Esse era Jonas, meu namorado, o cara perfeito, romântico, bonito, engraçado... Namorávamos há seis meses. Estava no último ano do ensino médio, pra mim faltava mais um ano. Todos dizem que vamos nos casar, que formamos um casal perfeito e blá blá blá. Bruna olhou de um jeito meio estranho pra ele, ignorei, depois conversava com ela. Tinha muita coisa pra contá-la, infelizmente até da nova briga dos meus pais.
Mudando de assunto. Tenho muita sorte de ter encontrado o Jonas, ele é um namorado excepcional; me entende, tem paciência comigo; me trata super bem, entre outras coisas. Dei um beijo nele rapidamente. Bruna me puxou para irmos pra sala. Mas antes de ir olhei pra ele que estava estranho, meio inquieto, o que não era o seu normal.
- Aconteceu algo? - perguntei.
Ele olhou para mim com aqueles olhos cor de mel, pelo qual sou apaixonada , pois sempre mostrava cumplicidade. Hoje vi nervosismo .
- Podemos conversar depois? - Pede.
- Claro! Me espera depois da aula, ok?
- Te espero então.
Me deu um beijo e seguiu para o outro lado do corredor eu e a Bruna fomos pra sala, já estavámos atrasadas.

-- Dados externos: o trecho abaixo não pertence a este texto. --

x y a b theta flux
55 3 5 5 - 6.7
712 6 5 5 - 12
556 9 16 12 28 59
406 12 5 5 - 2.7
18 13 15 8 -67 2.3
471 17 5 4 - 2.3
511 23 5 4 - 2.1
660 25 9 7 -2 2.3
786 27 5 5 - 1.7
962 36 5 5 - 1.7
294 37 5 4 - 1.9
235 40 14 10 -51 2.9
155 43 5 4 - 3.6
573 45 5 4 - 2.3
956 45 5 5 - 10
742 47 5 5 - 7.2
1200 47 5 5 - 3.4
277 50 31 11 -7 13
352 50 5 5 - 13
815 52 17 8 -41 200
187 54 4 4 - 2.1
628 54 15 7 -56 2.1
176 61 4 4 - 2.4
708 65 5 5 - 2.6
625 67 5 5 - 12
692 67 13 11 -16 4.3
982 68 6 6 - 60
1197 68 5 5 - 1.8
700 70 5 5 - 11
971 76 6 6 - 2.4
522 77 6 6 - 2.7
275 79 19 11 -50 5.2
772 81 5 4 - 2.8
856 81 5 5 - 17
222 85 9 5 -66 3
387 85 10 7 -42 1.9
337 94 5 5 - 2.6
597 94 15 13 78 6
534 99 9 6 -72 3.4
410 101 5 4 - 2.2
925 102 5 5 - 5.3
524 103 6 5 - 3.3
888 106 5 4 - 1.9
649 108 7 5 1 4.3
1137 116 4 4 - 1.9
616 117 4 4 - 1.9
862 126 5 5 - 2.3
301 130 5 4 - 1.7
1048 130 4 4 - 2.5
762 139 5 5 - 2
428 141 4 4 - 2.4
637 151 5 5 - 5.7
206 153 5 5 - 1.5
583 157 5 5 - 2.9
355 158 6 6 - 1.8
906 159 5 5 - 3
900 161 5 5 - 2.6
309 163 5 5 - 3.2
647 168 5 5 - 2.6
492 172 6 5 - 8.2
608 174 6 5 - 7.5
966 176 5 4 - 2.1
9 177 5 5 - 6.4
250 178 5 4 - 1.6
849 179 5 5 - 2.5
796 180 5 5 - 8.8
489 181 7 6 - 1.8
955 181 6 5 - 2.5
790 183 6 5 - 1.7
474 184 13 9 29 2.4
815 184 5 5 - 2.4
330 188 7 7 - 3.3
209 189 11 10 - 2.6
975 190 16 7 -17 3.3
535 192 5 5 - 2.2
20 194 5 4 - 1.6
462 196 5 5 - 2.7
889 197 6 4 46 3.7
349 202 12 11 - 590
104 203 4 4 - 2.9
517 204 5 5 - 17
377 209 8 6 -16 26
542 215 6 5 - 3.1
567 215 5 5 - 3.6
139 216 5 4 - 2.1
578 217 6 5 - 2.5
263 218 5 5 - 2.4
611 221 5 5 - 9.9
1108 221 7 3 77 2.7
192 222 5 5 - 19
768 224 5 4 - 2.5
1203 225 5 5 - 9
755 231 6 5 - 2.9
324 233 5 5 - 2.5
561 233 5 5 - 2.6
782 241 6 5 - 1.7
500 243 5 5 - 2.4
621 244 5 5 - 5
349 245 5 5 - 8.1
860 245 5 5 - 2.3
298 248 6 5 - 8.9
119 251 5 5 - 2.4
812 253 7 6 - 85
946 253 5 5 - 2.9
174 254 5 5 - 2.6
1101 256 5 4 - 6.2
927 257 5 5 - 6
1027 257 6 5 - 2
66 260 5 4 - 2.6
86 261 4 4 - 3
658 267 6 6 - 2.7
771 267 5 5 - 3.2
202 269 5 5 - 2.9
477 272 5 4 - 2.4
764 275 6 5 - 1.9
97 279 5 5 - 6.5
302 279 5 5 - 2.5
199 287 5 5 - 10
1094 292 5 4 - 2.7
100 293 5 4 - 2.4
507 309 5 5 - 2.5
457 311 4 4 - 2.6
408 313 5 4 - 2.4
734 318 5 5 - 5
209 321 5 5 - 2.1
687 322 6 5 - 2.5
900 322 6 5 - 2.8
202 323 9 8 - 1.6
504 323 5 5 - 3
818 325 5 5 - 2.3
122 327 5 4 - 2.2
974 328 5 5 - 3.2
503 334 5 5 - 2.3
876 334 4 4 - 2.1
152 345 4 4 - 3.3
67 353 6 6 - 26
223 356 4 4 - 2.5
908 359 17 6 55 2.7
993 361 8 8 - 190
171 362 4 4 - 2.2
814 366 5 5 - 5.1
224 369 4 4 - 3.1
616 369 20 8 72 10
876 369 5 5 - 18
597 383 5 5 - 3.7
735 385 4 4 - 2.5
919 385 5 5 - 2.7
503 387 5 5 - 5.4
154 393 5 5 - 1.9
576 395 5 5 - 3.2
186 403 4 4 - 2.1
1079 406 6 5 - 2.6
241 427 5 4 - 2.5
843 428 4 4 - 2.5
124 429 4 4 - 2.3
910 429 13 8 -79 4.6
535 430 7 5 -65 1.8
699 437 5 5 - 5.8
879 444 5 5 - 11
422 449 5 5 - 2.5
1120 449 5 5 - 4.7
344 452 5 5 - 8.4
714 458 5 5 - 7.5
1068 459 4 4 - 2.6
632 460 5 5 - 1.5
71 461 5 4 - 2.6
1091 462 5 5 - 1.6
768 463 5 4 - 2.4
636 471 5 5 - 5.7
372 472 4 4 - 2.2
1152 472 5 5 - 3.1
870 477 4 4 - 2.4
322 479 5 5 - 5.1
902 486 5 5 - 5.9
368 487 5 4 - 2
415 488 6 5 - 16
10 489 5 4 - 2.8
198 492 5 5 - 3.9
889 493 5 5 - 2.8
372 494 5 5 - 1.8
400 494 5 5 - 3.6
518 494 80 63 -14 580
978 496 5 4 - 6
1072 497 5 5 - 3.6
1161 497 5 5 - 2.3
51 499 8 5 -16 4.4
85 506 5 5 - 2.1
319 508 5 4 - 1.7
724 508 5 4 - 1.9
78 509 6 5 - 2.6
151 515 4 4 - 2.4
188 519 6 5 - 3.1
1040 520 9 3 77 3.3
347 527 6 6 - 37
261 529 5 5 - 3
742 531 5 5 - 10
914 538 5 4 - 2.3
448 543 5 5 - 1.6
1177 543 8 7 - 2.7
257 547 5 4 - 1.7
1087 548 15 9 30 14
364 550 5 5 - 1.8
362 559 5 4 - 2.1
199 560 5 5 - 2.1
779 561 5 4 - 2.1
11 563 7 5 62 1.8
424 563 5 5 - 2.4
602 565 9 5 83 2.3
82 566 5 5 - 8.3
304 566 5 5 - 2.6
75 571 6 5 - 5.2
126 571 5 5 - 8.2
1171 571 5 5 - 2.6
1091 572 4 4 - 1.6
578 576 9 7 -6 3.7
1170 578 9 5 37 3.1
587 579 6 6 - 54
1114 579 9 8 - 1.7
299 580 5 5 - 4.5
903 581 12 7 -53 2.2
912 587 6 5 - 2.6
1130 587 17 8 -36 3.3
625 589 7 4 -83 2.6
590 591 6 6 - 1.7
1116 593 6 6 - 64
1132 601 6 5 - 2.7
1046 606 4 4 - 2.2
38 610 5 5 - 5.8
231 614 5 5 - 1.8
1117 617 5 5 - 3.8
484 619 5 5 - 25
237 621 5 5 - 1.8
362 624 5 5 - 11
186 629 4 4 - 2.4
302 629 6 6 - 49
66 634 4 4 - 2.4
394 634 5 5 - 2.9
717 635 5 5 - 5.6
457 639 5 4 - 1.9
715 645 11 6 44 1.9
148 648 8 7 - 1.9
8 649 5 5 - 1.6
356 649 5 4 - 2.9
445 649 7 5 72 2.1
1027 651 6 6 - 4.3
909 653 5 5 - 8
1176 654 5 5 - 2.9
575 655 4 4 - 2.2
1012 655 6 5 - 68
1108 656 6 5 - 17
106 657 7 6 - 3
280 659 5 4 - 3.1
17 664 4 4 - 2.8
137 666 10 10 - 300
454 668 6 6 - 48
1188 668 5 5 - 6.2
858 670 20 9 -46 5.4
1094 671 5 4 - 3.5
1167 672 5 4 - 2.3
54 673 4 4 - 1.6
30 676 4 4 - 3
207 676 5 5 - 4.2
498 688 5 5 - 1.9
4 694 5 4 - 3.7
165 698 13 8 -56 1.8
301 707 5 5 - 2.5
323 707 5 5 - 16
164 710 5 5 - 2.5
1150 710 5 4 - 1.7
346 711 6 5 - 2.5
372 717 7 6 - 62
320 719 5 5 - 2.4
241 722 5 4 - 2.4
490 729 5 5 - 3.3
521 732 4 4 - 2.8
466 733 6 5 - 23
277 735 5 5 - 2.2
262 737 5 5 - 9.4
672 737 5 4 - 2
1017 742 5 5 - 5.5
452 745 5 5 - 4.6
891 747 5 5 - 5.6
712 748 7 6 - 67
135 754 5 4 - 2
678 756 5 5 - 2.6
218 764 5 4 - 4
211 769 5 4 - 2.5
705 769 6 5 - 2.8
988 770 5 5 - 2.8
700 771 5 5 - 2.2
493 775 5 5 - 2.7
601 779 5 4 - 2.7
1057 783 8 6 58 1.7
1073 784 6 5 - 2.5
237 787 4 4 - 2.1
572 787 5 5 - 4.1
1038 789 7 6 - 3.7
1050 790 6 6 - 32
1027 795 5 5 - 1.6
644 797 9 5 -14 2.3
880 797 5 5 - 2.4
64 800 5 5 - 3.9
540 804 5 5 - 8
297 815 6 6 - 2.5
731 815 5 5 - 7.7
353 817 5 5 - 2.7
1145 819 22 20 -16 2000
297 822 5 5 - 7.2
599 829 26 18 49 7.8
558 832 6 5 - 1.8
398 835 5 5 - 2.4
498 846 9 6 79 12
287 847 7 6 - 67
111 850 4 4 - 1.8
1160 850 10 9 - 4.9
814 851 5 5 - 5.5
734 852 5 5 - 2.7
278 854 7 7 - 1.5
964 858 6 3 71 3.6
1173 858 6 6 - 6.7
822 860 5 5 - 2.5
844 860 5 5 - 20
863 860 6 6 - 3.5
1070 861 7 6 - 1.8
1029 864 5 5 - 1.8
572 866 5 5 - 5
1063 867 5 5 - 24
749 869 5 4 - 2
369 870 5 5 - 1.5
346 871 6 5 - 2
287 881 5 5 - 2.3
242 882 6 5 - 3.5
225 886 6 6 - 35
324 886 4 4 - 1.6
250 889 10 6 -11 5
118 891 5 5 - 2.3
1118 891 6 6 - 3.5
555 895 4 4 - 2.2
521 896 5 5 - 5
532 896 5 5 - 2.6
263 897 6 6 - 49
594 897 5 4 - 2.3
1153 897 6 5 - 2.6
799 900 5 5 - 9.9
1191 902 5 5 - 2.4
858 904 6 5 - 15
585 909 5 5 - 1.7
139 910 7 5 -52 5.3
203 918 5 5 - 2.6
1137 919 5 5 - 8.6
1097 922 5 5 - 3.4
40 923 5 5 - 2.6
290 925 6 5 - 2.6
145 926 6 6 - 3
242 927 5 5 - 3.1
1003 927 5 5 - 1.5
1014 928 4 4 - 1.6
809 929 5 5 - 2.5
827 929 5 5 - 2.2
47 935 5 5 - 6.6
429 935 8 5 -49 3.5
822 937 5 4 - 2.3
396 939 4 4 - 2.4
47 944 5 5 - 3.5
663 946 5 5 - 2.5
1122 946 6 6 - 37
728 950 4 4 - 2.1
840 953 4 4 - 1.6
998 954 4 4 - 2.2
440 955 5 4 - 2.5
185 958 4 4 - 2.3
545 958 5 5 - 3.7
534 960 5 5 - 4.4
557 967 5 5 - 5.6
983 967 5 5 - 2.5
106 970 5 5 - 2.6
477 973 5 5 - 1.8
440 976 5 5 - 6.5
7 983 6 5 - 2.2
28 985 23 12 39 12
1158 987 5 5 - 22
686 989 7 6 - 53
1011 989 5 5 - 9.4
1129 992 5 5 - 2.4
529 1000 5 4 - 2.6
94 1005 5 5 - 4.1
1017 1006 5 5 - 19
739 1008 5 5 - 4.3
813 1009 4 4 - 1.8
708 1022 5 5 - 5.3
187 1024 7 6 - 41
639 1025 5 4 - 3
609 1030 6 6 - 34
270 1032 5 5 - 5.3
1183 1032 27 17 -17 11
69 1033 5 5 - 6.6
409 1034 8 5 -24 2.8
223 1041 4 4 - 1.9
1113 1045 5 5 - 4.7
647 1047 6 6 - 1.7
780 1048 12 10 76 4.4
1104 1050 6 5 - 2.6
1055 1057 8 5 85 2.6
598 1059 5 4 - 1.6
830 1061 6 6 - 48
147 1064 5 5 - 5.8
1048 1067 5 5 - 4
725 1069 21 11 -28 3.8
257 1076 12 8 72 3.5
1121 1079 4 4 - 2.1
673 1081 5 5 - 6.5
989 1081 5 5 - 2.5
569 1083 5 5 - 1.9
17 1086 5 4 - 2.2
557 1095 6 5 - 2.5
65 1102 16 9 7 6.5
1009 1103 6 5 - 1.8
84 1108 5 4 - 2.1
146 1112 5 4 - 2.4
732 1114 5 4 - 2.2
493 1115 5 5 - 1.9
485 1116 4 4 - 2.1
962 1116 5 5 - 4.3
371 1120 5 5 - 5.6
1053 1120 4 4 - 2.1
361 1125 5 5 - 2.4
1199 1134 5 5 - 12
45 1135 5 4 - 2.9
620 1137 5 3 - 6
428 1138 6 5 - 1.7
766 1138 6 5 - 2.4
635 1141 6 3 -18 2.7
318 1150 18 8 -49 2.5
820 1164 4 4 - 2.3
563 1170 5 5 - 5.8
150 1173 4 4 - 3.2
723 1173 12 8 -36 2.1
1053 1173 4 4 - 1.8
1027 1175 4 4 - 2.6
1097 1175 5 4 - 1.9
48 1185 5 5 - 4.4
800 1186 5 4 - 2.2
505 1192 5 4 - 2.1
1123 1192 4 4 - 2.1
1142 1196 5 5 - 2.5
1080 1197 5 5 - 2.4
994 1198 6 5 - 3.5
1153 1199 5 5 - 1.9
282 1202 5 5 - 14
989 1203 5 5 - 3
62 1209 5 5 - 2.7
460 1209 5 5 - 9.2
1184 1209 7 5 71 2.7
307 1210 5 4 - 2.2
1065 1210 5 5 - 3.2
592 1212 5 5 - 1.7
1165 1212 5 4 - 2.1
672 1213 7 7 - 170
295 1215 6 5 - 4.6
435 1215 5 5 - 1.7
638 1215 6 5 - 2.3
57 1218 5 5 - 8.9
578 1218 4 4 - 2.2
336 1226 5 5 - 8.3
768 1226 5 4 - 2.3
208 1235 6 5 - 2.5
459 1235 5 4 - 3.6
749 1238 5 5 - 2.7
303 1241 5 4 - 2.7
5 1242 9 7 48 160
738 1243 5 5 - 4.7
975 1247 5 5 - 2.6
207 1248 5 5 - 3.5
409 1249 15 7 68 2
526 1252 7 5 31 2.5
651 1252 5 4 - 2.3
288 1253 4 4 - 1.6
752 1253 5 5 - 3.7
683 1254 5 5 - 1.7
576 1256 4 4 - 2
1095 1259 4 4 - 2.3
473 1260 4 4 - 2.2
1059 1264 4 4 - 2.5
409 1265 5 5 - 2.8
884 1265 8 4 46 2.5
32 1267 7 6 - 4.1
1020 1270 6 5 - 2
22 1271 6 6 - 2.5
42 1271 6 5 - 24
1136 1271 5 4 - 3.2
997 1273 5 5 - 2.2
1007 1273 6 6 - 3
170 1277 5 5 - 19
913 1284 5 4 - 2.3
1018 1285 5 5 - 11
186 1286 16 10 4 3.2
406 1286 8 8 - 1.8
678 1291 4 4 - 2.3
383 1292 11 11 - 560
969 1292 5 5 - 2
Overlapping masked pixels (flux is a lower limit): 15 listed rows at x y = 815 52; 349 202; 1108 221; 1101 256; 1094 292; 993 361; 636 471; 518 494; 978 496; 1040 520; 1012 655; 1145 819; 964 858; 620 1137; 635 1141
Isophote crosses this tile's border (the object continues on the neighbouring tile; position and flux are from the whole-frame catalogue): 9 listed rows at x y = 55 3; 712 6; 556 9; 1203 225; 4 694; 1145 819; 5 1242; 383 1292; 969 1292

- A minha mãe hoje... - Bruna ia falar algo.
- O que será que aconteceu Bruna, ele tá tão estranho.
- Sempre foi Mel. Agora como eu ia dizendo, minha mãe hoje...
- Seja o que for logo ficarei sabendo o que ocorreu com ele né? - A interrompi mais uma vez.
- Claro.
Minha amiga respondeu com um certo desdém e ficou cabisbaixa a aula inteira. Mas minha cabeça estava em outro lugar.

A aula terminou e fui correndo para fora a espera de Jonas. Encontrei- o encostado na sua picape. Ele ficava lindo até com uniforme azul da escola, estava com um jeans meio desbotado, mesmo assim estava perfeito. Olhei pro seu rosto; ele tinha as maçãs bem arrendondas, moreno, cabelos cor de chocolate encaracolados dando a ele um ar angelical. Não cansava de olhar pra ele. Todas as garotas da escola babavam por ele - esse tem dona- pensei. Continuei olhando atentamente pra ele, tentando decifrar algo. Será que ele se cansou de esperar que eu estivesse pronta para... Esperei ele começar a falar.